When tidying up this data, we first want to check if there are any missing entries in the dataset.

#count number of missing entries 
sum(is.na(abc))
[1] 0

The above codeblock shows us that there is no missing data in the typical form.

However if we look at the results of the different questions asked to the participants we can see that there is a value called Skipped:

table(abc$Q1_a)

   Approve Disapprove    Skipped 
       329        193          5 

In order to clean this data up, we want to instead replace all Skipped questions with NA instead as this will make any future actions on this dataset easier.
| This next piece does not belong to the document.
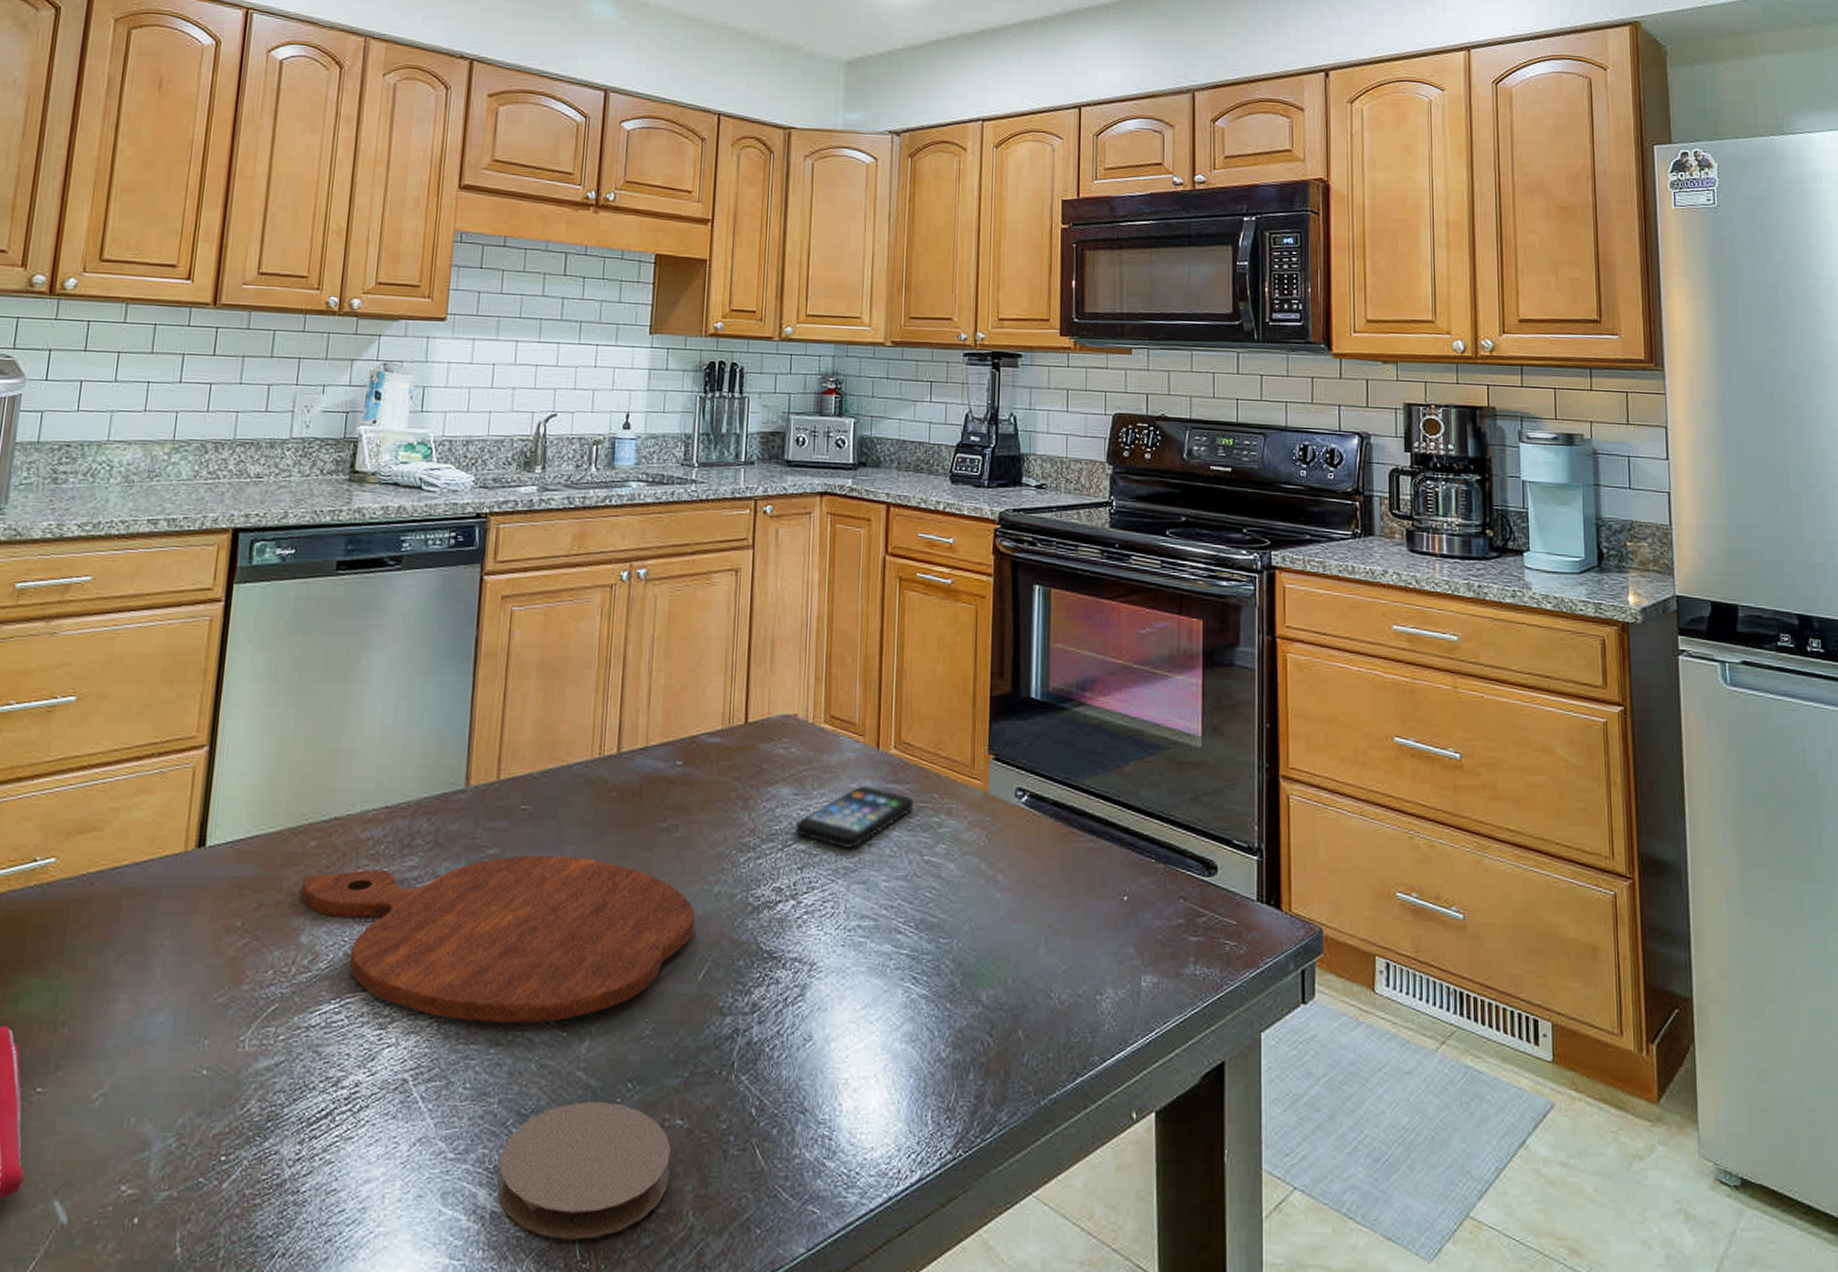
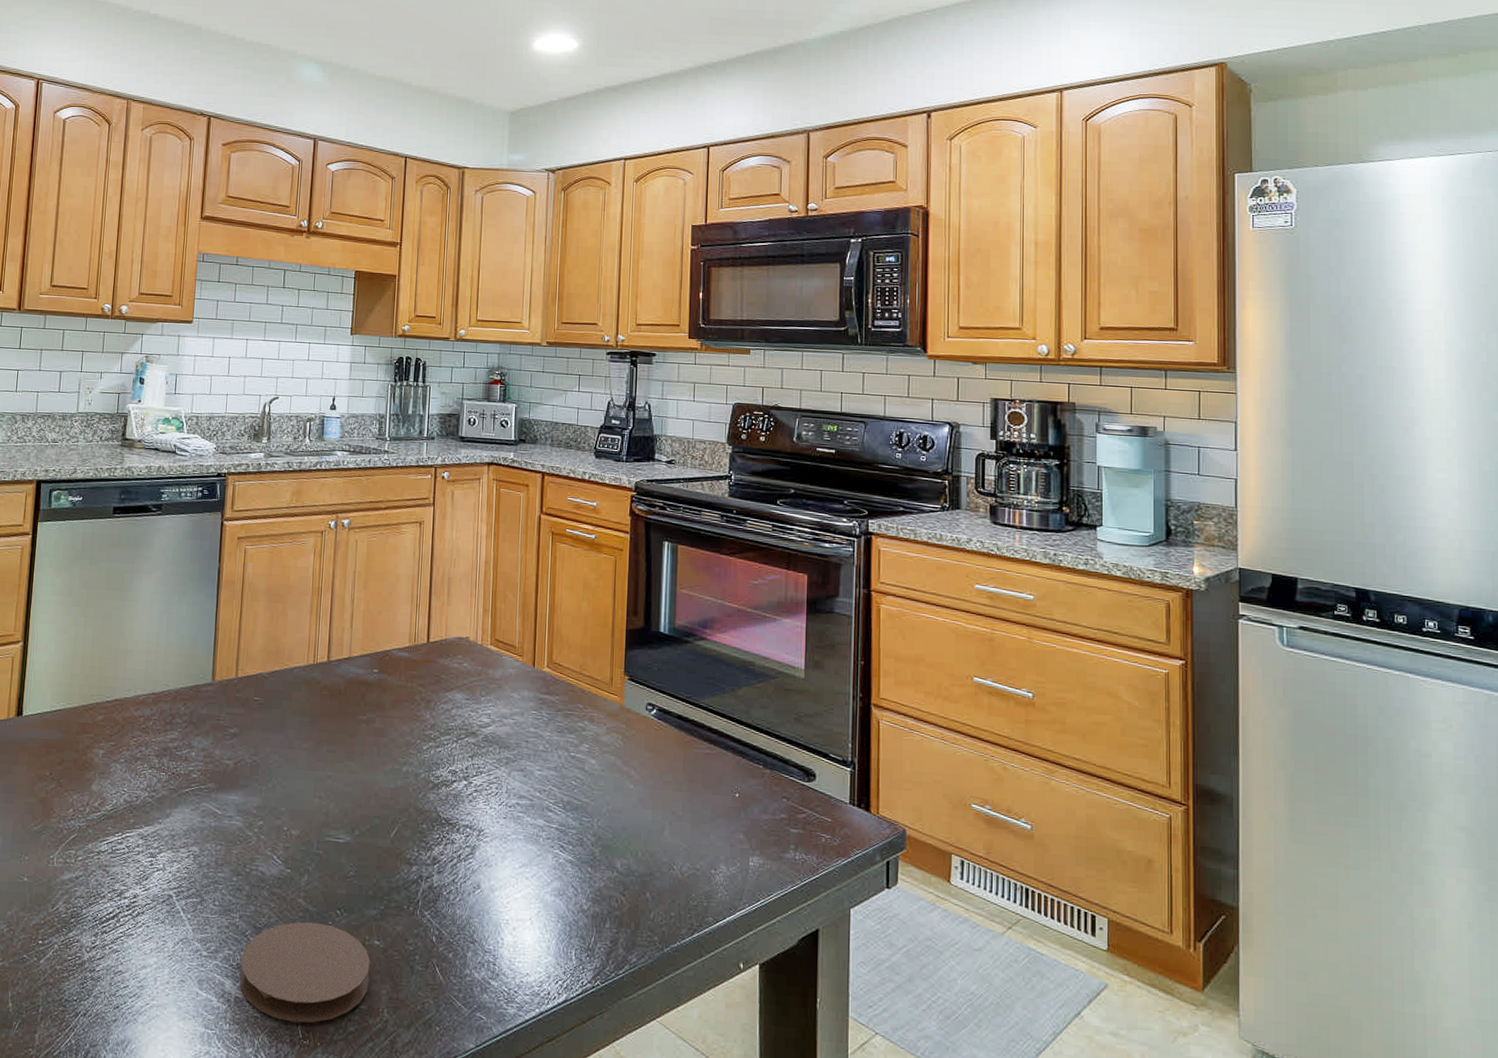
cutting board: present [301,855,695,1023] -> none [92,734,388,861]
smartphone: present [795,786,913,848] -> none [467,695,562,743]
abc <- abc %>% mutate(across(starts_with("Q"), ~ifelse(.=="Skipped", NA, .)))

#sanity check
table(abc$Q1_a)

   Approve Disapprove 
       329        193 
sum(is.na(abc))
[1] 86

Another thing we could fix with this dataset is the format for some of the variables. For instance, the values of the variable QPID are:

unique(abc$QPID)
[1] "A Democrat"     "An Independent" "Something else" "A Republican"  
[5] NA              

The articles at the start of each variable name are unnecessary and so we can mutate the dataset in order to remove those:

abc <- abc %>%
  mutate(QPID = gsub("^A\\s|^An\\s", "", QPID))

#sanity check
table(abc$QPID)

      Democrat    Independent     Republican Something else 
           176            168            152             28 

I am also interested in viewing visualizations about levels of income. However, currently the table of the income is ordered alphabetically instead of by the value of the variable. We want to instead re order this so that the graphs are more meaningful.
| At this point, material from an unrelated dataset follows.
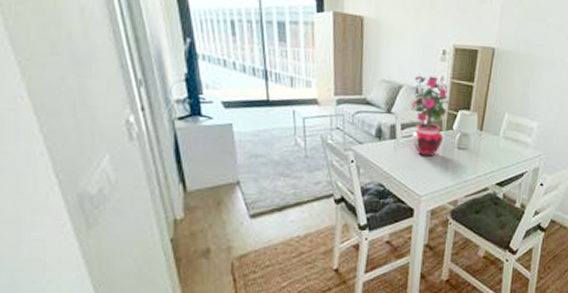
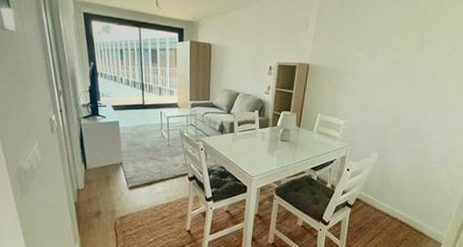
potted flower: present [409,73,455,156] -> none [244,84,278,146]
new_levels <- c("Less than $10,000", "$10,000 to $24,999", "$25,000 to $49,999", 
                "$50,000 to $74,999", "$75,000 to $99,999", "$100,000 to $149,999", 
                "$150,000 or more")

abc$ppinc7 <- factor(abc$ppinc7, levels = new_levels)

table(abc$ppinc7)

   Less than $10,000   $10,000 to $24,999   $25,000 to $49,999 
                  17                   32                   82 
  $50,000 to $74,999   $75,000 to $99,999 $100,000 to $149,999 
                  85                   69                  105 
    $150,000 or more 
                 137 

Visualization with Multiple Dimensions

The first visualization I chose to create is a scatterplot of the income of the responndent and their age, with their gender color coded.

ggplot(data = abc, aes(x = ppinc7, y = ABCAGE, color = ppgender)) +
  geom_point() +
  labs(title = "Age and Income by Gender",
       x = "Income",
       y = "Age")

This graph shows us that females typically will be making less moey regardless of age, while males often do not make a lot of money while young, but as they age they make significantly more.

The second visualization I chose to create is a bar graph which displays the education level for each gender.

ggplot(data = abc, aes(x = ppeducat, fill = ppgender)) +
  geom_bar(position = "dodge") +
  labs(title = "Distribution of Education Level by Gender",
       x = "Education Level",
       y = "Count",
       fill = "Gender")

As we can see, males are more likely to have a college level degree, while women are more likely to graduate hiigh school and less likely to stop before high school.